• Exercise goal:
Within the material below, how many lines include "Generative"? Answer with the count only.

• Material supplied:
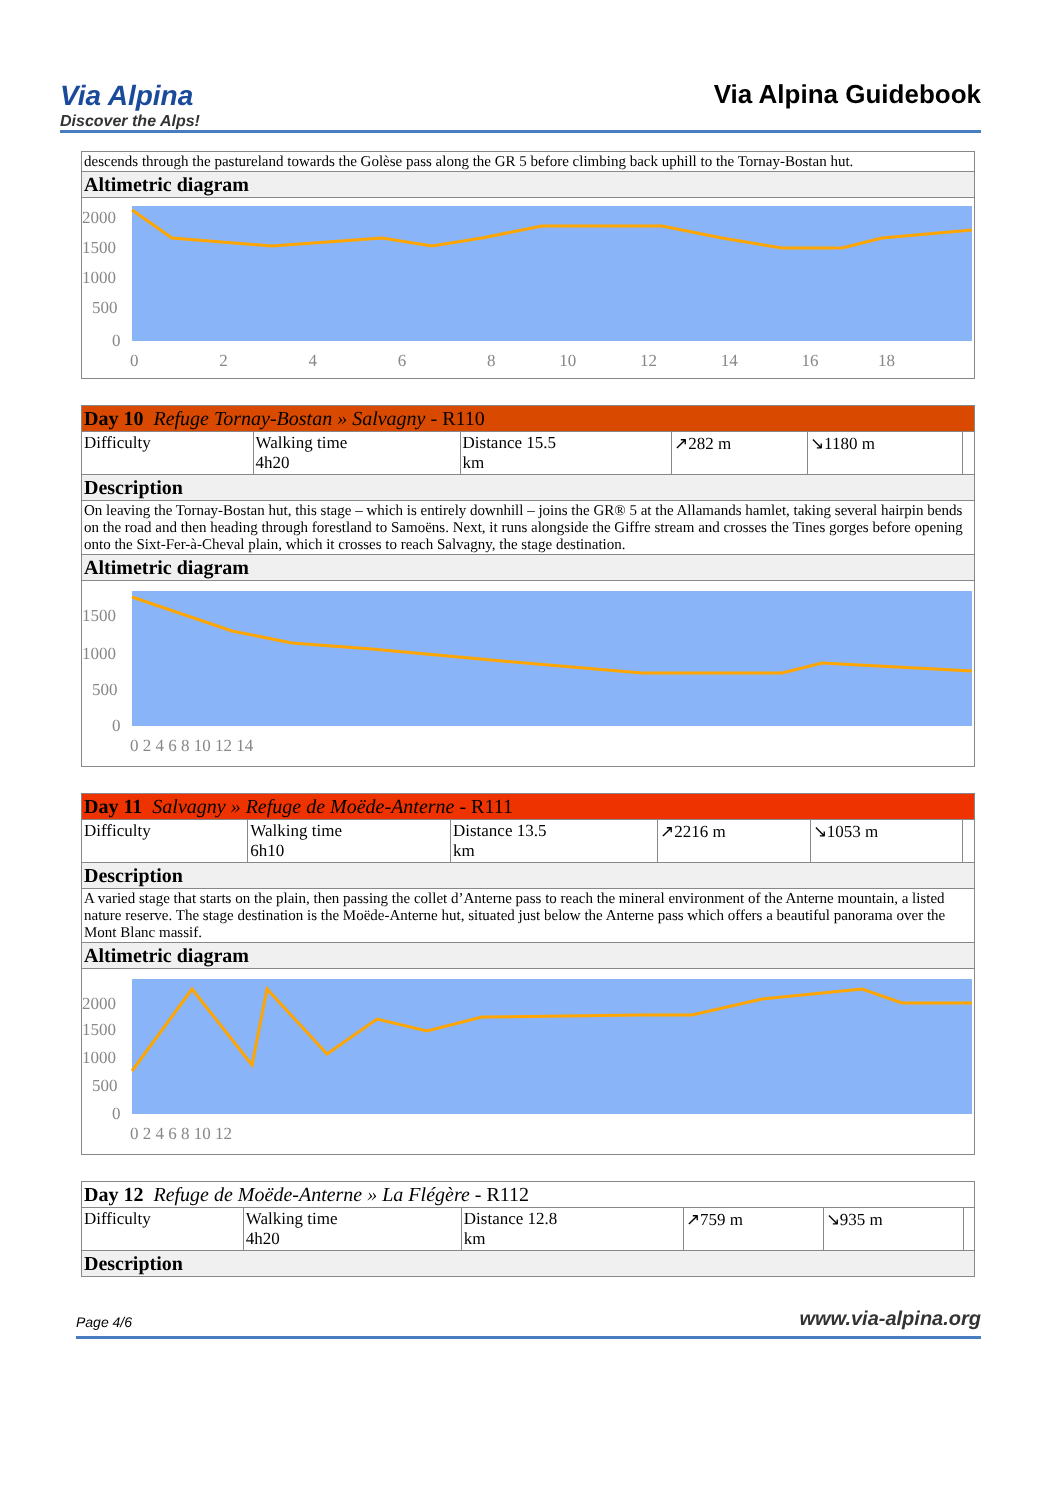Via Alpina
Discover the Alps!
Via Alpina Guidebook
| descends through the pastureland towards the Golèse pass along the GR 5 before climbing back uphill to the Tornay-Bostan hut. |
| Altimetric diagram |
| 2000 1500 1000 500 0 0 2 4 6 8 10 12 14 16 18 |
| Day 10 Refuge Tornay-Bostan » Salvagny - R110 | | | | | |
| Difficulty | Walking time 4h20 | Distance 15.5 km | ↗282 m | ↘1180 m | |
| Description | | | | | |
| On leaving the Tornay-Bostan hut, this stage – which is entirely downhill – joins the GR® 5 at the Allamands hamlet, taking several hairpin bends on the road and then heading through forestland to Samoëns. Next, it runs alongside the Giffre stream and crosses the Tines gorges before opening onto the Sixt-Fer-à-Cheval plain, which it crosses to reach Salvagny, the stage destination. | | | | | |
| Altimetric diagram | | | | | |
| 1500 1000 500 0 0 2 4 6 8 10 12 14 | | | | | |
| Day 11 Salvagny » Refuge de Moëde-Anterne - R111 | | | | | |
| Difficulty | Walking time 6h10 | Distance 13.5 km | ↗2216 m | ↘1053 m | |
| Description | | | | | |
| A varied stage that starts on the plain, then passing the collet d’Anterne pass to reach the mineral environment of the Anterne mountain, a listed nature reserve. The stage destination is the Moëde-Anterne hut, situated just below the Anterne pass which offers a beautiful panorama over the Mont Blanc massif. | | | | | |
| Altimetric diagram | | | | | |
| 2000 1500 1000 500 0 0 2 4 6 8 10 12 | | | | | |
| Day 12 Refuge de Moëde-Anterne » La Flégère - R112 | | | | | |
| Difficulty | Walking time 4h20 | Distance 12.8 km | ↗759 m | ↘935 m | |
| Description | | | | | |
Page 4/6 www.via-alpina.org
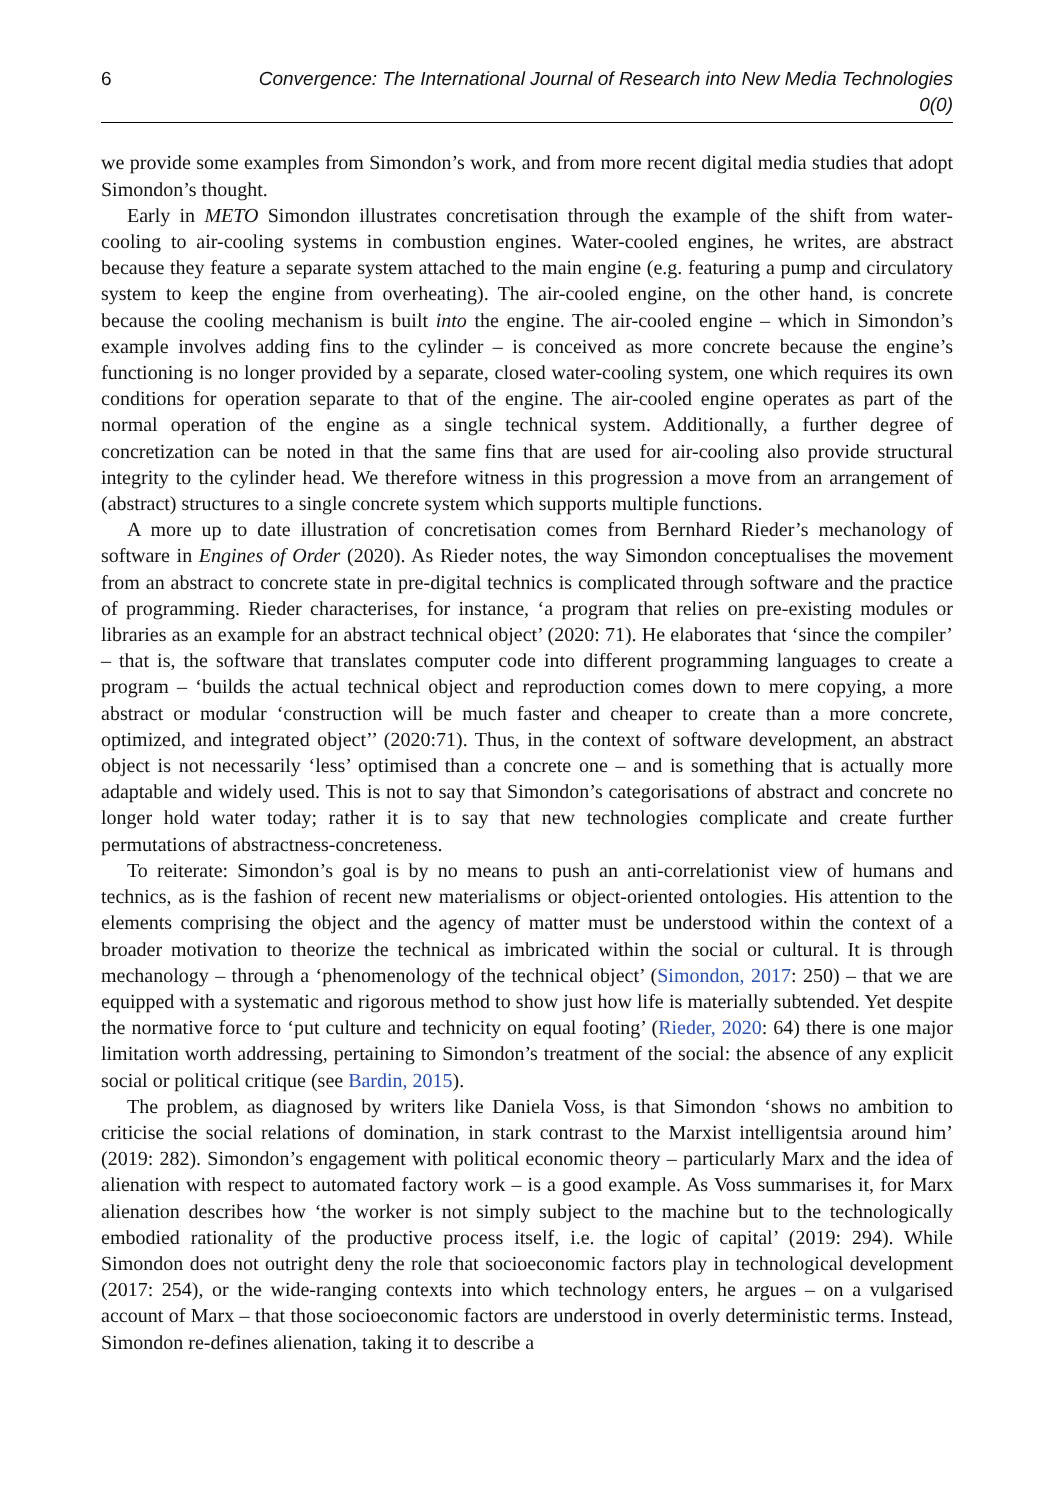6 Convergence: The International Journal of Research into New Media Technologies 0(0)
we provide some examples from Simondon’s work, and from more recent digital media studies that adopt Simondon’s thought.
Early in METO Simondon illustrates concretisation through the example of the shift from water-cooling to air-cooling systems in combustion engines. Water-cooled engines, he writes, are abstract because they feature a separate system attached to the main engine (e.g. featuring a pump and circulatory system to keep the engine from overheating). The air-cooled engine, on the other hand, is concrete because the cooling mechanism is built into the engine. The air-cooled engine – which in Simondon’s example involves adding fins to the cylinder – is conceived as more concrete because the engine’s functioning is no longer provided by a separate, closed water-cooling system, one which requires its own conditions for operation separate to that of the engine. The air-cooled engine operates as part of the normal operation of the engine as a single technical system. Additionally, a further degree of concretization can be noted in that the same fins that are used for air-cooling also provide structural integrity to the cylinder head. We therefore witness in this progression a move from an arrangement of (abstract) structures to a single concrete system which supports multiple functions.
A more up to date illustration of concretisation comes from Bernhard Rieder’s mechanology of software in Engines of Order (2020). As Rieder notes, the way Simondon conceptualises the movement from an abstract to concrete state in pre-digital technics is complicated through software and the practice of programming. Rieder characterises, for instance, ‘a program that relies on pre-existing modules or libraries as an example for an abstract technical object’ (2020: 71). He elaborates that ‘since the compiler’ – that is, the software that translates computer code into different programming languages to create a program – ‘builds the actual technical object and reproduction comes down to mere copying, a more abstract or modular ‘construction will be much faster and cheaper to create than a more concrete, optimized, and integrated object’’ (2020:71). Thus, in the context of software development, an abstract object is not necessarily ‘less’ optimised than a concrete one – and is something that is actually more adaptable and widely used. This is not to say that Simondon’s categorisations of abstract and concrete no longer hold water today; rather it is to say that new technologies complicate and create further permutations of abstractness-concreteness.
To reiterate: Simondon’s goal is by no means to push an anti-correlationist view of humans and technics, as is the fashion of recent new materialisms or object-oriented ontologies. His attention to the elements comprising the object and the agency of matter must be understood within the context of a broader motivation to theorize the technical as imbricated within the social or cultural. It is through mechanology – through a ‘phenomenology of the technical object’ (Simondon, 2017: 250) – that we are equipped with a systematic and rigorous method to show just how life is materially subtended. Yet despite the normative force to ‘put culture and technicity on equal footing’ (Rieder, 2020: 64) there is one major limitation worth addressing, pertaining to Simondon’s treatment of the social: the absence of any explicit social or political critique (see Bardin, 2015).
The problem, as diagnosed by writers like Daniela Voss, is that Simondon ‘shows no ambition to criticise the social relations of domination, in stark contrast to the Marxist intelligentsia around him’ (2019: 282). Simondon’s engagement with political economic theory – particularly Marx and the idea of alienation with respect to automated factory work – is a good example. As Voss summarises it, for Marx alienation describes how ‘the worker is not simply subject to the machine but to the technologically embodied rationality of the productive process itself, i.e. the logic of capital’ (2019: 294). While Simondon does not outright deny the role that socioeconomic factors play in technological development (2017: 254), or the wide-ranging contexts into which technology enters, he argues – on a vulgarised account of Marx – that those socioeconomic factors are understood in overly deterministic terms. Instead, Simondon re-defines alienation, taking it to describe a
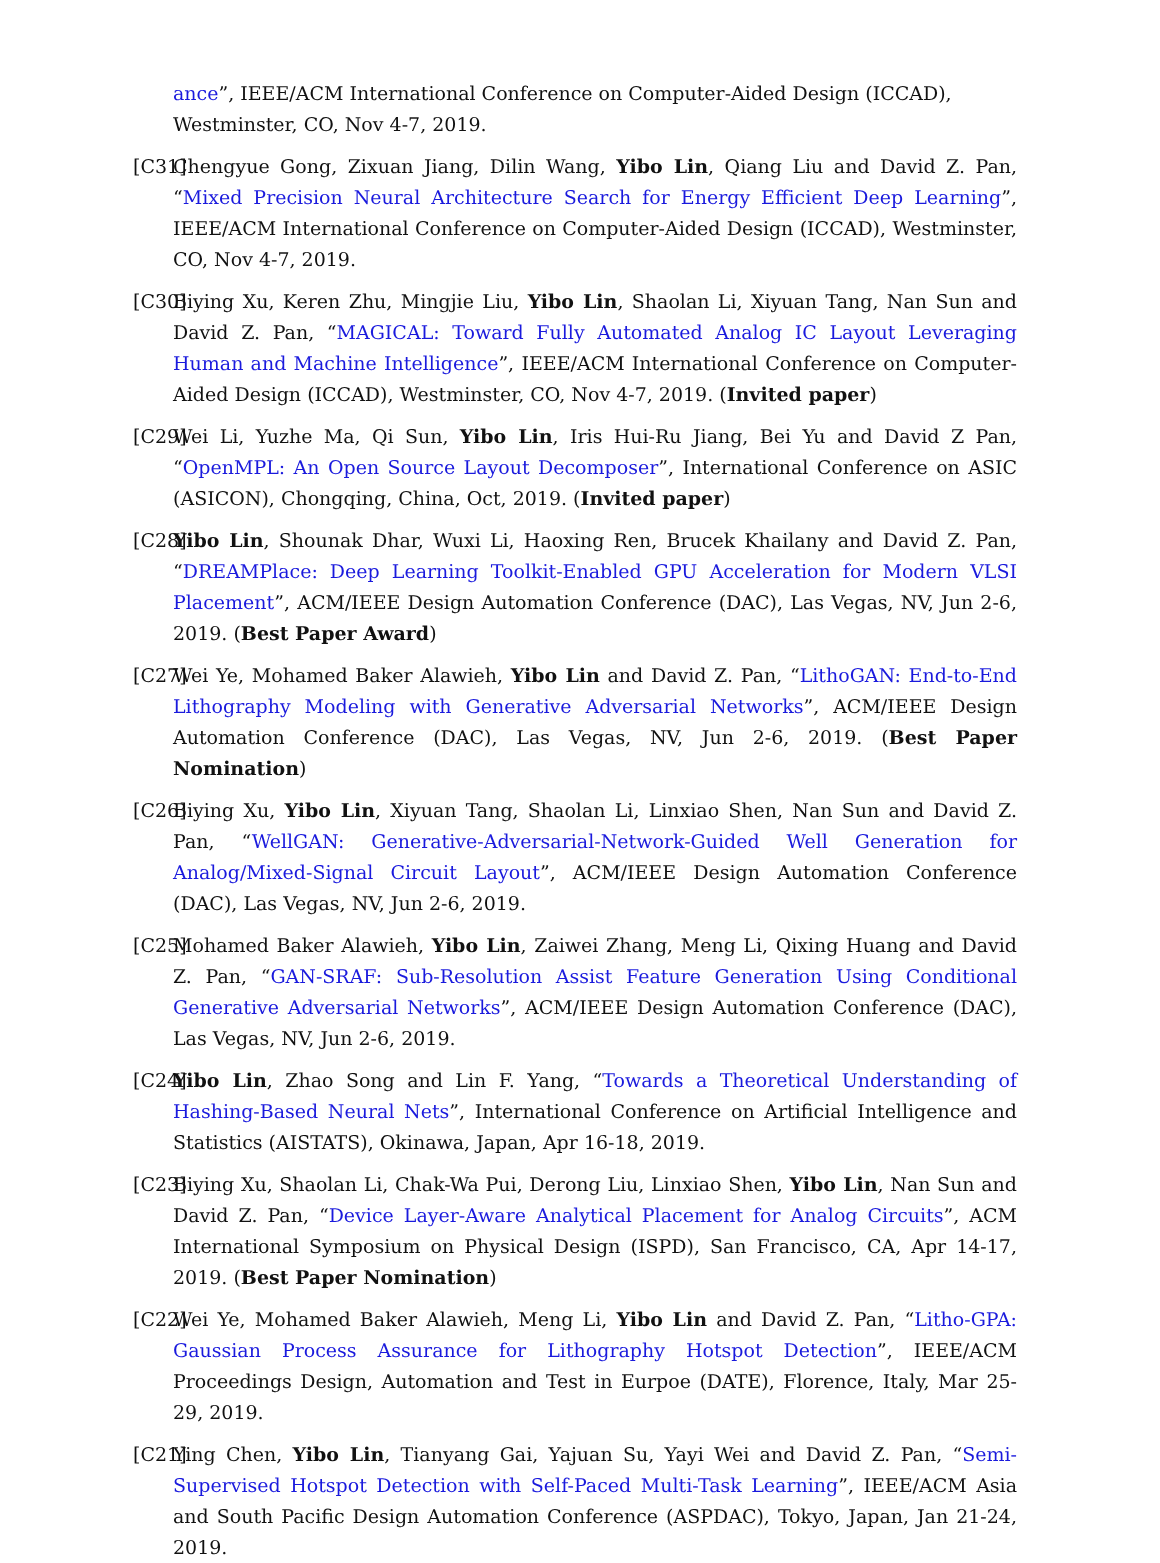ance”, IEEE/ACM International Conference on Computer-Aided Design (ICCAD), Westminster, CO, Nov 4-7, 2019.
[C31] Chengyue Gong, Zixuan Jiang, Dilin Wang, Yibo Lin, Qiang Liu and David Z. Pan, “Mixed Precision Neural Architecture Search for Energy Efficient Deep Learning”, IEEE/ACM International Conference on Computer-Aided Design (ICCAD), Westminster, CO, Nov 4-7, 2019.
[C30] Biying Xu, Keren Zhu, Mingjie Liu, Yibo Lin, Shaolan Li, Xiyuan Tang, Nan Sun and David Z. Pan, “MAGICAL: Toward Fully Automated Analog IC Layout Leveraging Human and Machine Intelligence”, IEEE/ACM International Conference on Computer-Aided Design (ICCAD), Westminster, CO, Nov 4-7, 2019. (Invited paper)
[C29] Wei Li, Yuzhe Ma, Qi Sun, Yibo Lin, Iris Hui-Ru Jiang, Bei Yu and David Z Pan, “OpenMPL: An Open Source Layout Decomposer”, International Conference on ASIC (ASICON), Chongqing, China, Oct, 2019. (Invited paper)
[C28] Yibo Lin, Shounak Dhar, Wuxi Li, Haoxing Ren, Brucek Khailany and David Z. Pan, “DREAMPlace: Deep Learning Toolkit-Enabled GPU Acceleration for Modern VLSI Placement”, ACM/IEEE Design Automation Conference (DAC), Las Vegas, NV, Jun 2-6, 2019. (Best Paper Award)
[C27] Wei Ye, Mohamed Baker Alawieh, Yibo Lin and David Z. Pan, “LithoGAN: End-to-End Lithography Modeling with Generative Adversarial Networks”, ACM/IEEE Design Automation Conference (DAC), Las Vegas, NV, Jun 2-6, 2019. (Best Paper Nomination)
[C26] Biying Xu, Yibo Lin, Xiyuan Tang, Shaolan Li, Linxiao Shen, Nan Sun and David Z. Pan, “WellGAN: Generative-Adversarial-Network-Guided Well Generation for Analog/Mixed-Signal Circuit Layout”, ACM/IEEE Design Automation Conference (DAC), Las Vegas, NV, Jun 2-6, 2019.
[C25] Mohamed Baker Alawieh, Yibo Lin, Zaiwei Zhang, Meng Li, Qixing Huang and David Z. Pan, “GAN-SRAF: Sub-Resolution Assist Feature Generation Using Conditional Generative Adversarial Networks”, ACM/IEEE Design Automation Conference (DAC), Las Vegas, NV, Jun 2-6, 2019.
[C24] Yibo Lin, Zhao Song and Lin F. Yang, “Towards a Theoretical Understanding of Hashing-Based Neural Nets”, International Conference on Artificial Intelligence and Statistics (AISTATS), Okinawa, Japan, Apr 16-18, 2019.
[C23] Biying Xu, Shaolan Li, Chak-Wa Pui, Derong Liu, Linxiao Shen, Yibo Lin, Nan Sun and David Z. Pan, “Device Layer-Aware Analytical Placement for Analog Circuits”, ACM International Symposium on Physical Design (ISPD), San Francisco, CA, Apr 14-17, 2019. (Best Paper Nomination)
[C22] Wei Ye, Mohamed Baker Alawieh, Meng Li, Yibo Lin and David Z. Pan, “Litho-GPA: Gaussian Process Assurance for Lithography Hotspot Detection”, IEEE/ACM Proceedings Design, Automation and Test in Eurpoe (DATE), Florence, Italy, Mar 25-29, 2019.
[C21] Ying Chen, Yibo Lin, Tianyang Gai, Yajuan Su, Yayi Wei and David Z. Pan, “Semi-Supervised Hotspot Detection with Self-Paced Multi-Task Learning”, IEEE/ACM Asia and South Pacific Design Automation Conference (ASPDAC), Tokyo, Japan, Jan 21-24, 2019.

• Output of the task:
3